I have mentioned Sultan Senoussi several times already. But he was just one of the Sultans of the Haut-Oubangui. To his south ruled the Sultan of Bangassou. He received pride of place in French reports about the rapacious natives. They claimed his people were cannibals who reserved the most-tender flesh of children for their ruler. They characterized his rule as authoritarian, capricious and violent.

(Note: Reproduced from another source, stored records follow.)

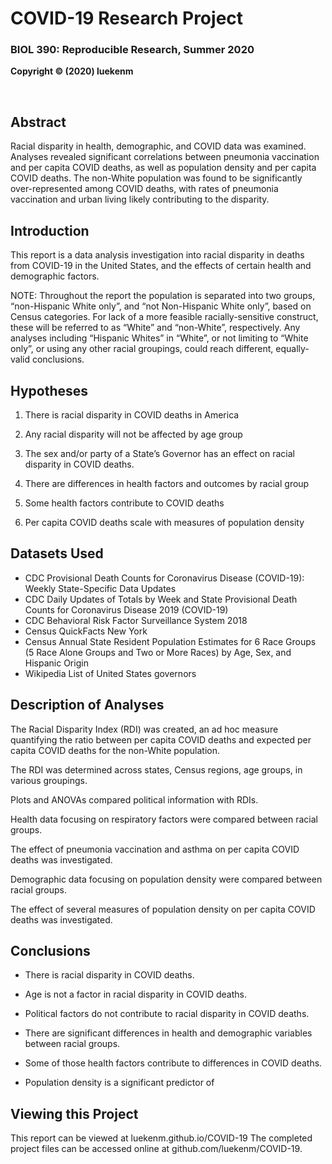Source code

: # COVID-19 Research Project

### BIOL 390: Reproducible Research, Summer 2020

**Copyright © (2020) luekenm**

<br/>

## Abstract

Racial disparity in health, demographic, and COVID data was examined. Analyses revealed significant correlations between pneumonia vaccination and per capita COVID deaths, as well as population density and per capita COVID deaths. The non-White population was found to be significantly over-represented among COVID deaths, with rates of pneumonia vaccination and urban living likely contributing to the disparity.

## Introduction

This report is a data analysis investigation into racial disparity in deaths from COVID-19 in the United States, and the effects of certain health and demographic factors.

NOTE: Throughout the report the population is separated into two groups, “non-Hispanic White only”, and “not Non-Hispanic White only”, based on Census categories. For lack of a more feasible racially-sensitive construct, these will be referred to as “White” and “non-White”, respectively. Any analyses including “Hispanic Whites” in “White”, or not limiting to “White only”, or using any other racial groupings, could reach different, equally-valid conclusions.

## Hypotheses

1. There is racial disparity in COVID deaths in America

2. Any racial disparity will not be affected by age group

3. The sex and/or party of a State’s Governor has an effect on racial disparity in COVID deaths.

4. There are differences in health factors and outcomes by racial group

5. Some health factors contribute to COVID deaths

6. Per capita COVID deaths scale with measures of population density

## Datasets Used

* CDC Provisional Death Counts for Coronavirus Disease (COVID-19): Weekly State-Specific Data Updates
* CDC Daily Updates of Totals by Week and State Provisional Death Counts for Coronavirus Disease 2019 (COVID-19)
* CDC Behavioral Risk Factor Surveillance System 2018
* Census QuickFacts New York
* Census Annual State Resident Population Estimates for 6 Race Groups (5 Race Alone Groups and Two or More Races) by Age, Sex, and Hispanic Origin
* Wikipedia List of United States governors

## Description of Analyses

The Racial Disparity Index (RDI) was created, an ad hoc measure quantifying the ratio between per capita COVID deaths and expected per capita COVID deaths for the non-White population.

The RDI was determined across states, Census regions, age groups, in various groupings.

Plots and ANOVAs compared political information with RDIs.

Health data focusing on respiratory factors were compared between racial groups.

The effect of pneumonia vaccination and asthma on per capita COVID deaths was investigated.

Demographic data focusing on population density were compared between racial groups.

The effect of several measures of population density on per capita COVID deaths was investigated.

## Conclusions

* There is racial disparity in COVID deaths.

* Age is not a factor in racial disparity in COVID deaths.

* Political factors do not contribute to racial disparity in COVID deaths.

* There are significant differences in health and demographic variables between racial groups.

* Some of those health factors contribute to differences in COVID deaths.

* Population density is a significant predictor of 

## Viewing this Project

This report can be viewed at luekenm.github.io/COVID-19
The completed project files can be accessed online at github.com/luekenm/COVID-19.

I recently discussed this with Thierry, a friend who is a direct descendent of the Sultan of Bangassou. Thierry related a story his grandfather used to tell. He lived in a village undisturbed by outsiders. When they heard gunfire, they thought it was thunder, and shook their heads at the strangeness of thunder on a sunny day. One day, they heard the sultan's raiders from afar. They all ran toward some caves just beyond their houses and hid. But Thierry's grandfather sensed something, he wasn't sure what, and he pulled his family out of the cave, and they ran through the bush. When the raiders arrived, they immediately figured out the village hiding spot, and they gathered thatch, packed it into the cave's opening, and set it ablaze. All inside perished. The raiders then set about pillaging the village; their salary for service to the sultan was free rein to reap the spoils of the areas beyond his domain. (Not unlike the warrior-king system in Norway, mentioned in this post.)

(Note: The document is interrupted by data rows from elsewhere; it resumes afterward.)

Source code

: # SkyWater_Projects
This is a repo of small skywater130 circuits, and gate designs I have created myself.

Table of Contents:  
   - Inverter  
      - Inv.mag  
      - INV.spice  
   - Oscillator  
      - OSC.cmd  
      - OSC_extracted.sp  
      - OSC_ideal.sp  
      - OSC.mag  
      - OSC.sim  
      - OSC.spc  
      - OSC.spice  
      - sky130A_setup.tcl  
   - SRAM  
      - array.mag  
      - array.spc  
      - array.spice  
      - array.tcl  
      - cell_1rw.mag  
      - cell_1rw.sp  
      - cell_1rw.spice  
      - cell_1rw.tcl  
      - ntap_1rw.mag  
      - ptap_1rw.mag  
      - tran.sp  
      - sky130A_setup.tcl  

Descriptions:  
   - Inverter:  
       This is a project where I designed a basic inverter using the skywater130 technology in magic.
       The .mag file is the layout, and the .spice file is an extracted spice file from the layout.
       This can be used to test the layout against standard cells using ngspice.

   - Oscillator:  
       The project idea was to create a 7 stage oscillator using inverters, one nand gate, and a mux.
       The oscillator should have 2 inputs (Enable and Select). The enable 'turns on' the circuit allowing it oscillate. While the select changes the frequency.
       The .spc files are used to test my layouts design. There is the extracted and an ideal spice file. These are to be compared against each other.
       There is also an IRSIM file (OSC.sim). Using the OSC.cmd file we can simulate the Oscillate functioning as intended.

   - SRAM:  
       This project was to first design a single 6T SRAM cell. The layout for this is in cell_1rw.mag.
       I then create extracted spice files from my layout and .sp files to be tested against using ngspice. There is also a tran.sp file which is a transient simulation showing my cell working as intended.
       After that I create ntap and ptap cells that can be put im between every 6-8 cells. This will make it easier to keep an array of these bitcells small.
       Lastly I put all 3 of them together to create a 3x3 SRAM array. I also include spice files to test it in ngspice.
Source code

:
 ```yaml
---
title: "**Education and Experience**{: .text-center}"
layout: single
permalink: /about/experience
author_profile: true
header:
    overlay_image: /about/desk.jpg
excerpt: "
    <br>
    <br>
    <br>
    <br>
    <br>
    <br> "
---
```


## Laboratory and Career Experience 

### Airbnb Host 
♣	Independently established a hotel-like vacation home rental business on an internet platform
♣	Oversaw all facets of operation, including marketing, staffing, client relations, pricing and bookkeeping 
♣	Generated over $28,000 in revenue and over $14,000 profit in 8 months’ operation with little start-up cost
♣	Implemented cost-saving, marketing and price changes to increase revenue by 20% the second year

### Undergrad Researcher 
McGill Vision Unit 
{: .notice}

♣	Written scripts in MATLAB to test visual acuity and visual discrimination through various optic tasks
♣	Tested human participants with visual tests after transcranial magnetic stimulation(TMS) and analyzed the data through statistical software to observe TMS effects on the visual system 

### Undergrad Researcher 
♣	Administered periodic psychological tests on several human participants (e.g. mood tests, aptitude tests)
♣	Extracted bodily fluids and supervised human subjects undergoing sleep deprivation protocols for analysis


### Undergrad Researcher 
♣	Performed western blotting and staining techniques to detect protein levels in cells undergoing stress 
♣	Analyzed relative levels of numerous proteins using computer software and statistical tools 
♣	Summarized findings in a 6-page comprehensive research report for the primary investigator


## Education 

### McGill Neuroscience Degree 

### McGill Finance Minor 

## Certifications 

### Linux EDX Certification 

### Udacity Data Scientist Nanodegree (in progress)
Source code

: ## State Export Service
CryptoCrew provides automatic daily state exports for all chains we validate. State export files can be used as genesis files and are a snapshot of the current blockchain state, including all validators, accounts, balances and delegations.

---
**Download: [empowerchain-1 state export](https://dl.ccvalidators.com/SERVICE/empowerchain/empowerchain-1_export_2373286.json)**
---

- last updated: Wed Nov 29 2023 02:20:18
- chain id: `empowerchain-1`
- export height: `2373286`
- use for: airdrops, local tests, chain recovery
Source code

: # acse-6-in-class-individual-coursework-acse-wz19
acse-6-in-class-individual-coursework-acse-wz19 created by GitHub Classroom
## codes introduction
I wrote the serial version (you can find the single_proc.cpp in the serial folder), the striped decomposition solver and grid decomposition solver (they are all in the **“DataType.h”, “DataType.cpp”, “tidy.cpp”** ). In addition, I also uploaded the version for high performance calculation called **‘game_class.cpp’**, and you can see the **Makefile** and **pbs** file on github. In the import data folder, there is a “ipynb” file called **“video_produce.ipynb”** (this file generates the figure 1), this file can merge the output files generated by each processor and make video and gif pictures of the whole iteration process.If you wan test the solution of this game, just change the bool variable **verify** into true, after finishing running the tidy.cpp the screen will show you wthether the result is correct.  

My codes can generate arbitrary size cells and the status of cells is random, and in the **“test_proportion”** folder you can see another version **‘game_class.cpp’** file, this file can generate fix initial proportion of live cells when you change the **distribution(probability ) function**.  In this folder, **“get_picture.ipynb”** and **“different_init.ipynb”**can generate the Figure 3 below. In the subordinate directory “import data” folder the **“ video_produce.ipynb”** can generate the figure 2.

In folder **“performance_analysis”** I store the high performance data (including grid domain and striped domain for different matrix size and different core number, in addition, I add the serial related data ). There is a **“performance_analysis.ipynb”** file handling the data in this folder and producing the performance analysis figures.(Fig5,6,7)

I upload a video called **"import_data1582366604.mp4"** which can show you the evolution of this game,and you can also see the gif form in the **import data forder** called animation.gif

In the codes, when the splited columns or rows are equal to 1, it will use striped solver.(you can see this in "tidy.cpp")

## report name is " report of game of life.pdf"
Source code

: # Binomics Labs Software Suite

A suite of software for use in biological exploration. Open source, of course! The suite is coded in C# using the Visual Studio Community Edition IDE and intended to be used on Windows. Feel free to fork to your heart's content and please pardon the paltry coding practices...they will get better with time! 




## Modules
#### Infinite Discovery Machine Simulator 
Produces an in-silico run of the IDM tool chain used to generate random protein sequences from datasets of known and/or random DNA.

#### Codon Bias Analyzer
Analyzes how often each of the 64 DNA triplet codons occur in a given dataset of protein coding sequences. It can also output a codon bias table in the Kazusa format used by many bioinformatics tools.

Thierry's grandfather and his young family survived, of course, thanks to the grandfather's premonition. But before long they were incorporated into Bangassou as slaves. With the growing French presence, at around the age of ten Thierry's father went to work for an administrator as a houseboy. A few years later, he and one of the sultan's daughters fell in love, and eventually won the agreement of their families to their union. Thus the son of a slave became royalty.
This suggests one oft-cited difference between slavery of the trans-Atlantic system, the model most Americans and Europeans are familiar with, and slavery in a place like Central Africa. Social mobility tended to be much greater in the latter. Any tendency to romanticize such "traditional" systems, however, is quickly arrested by the memory of all the people who stayed in the cave.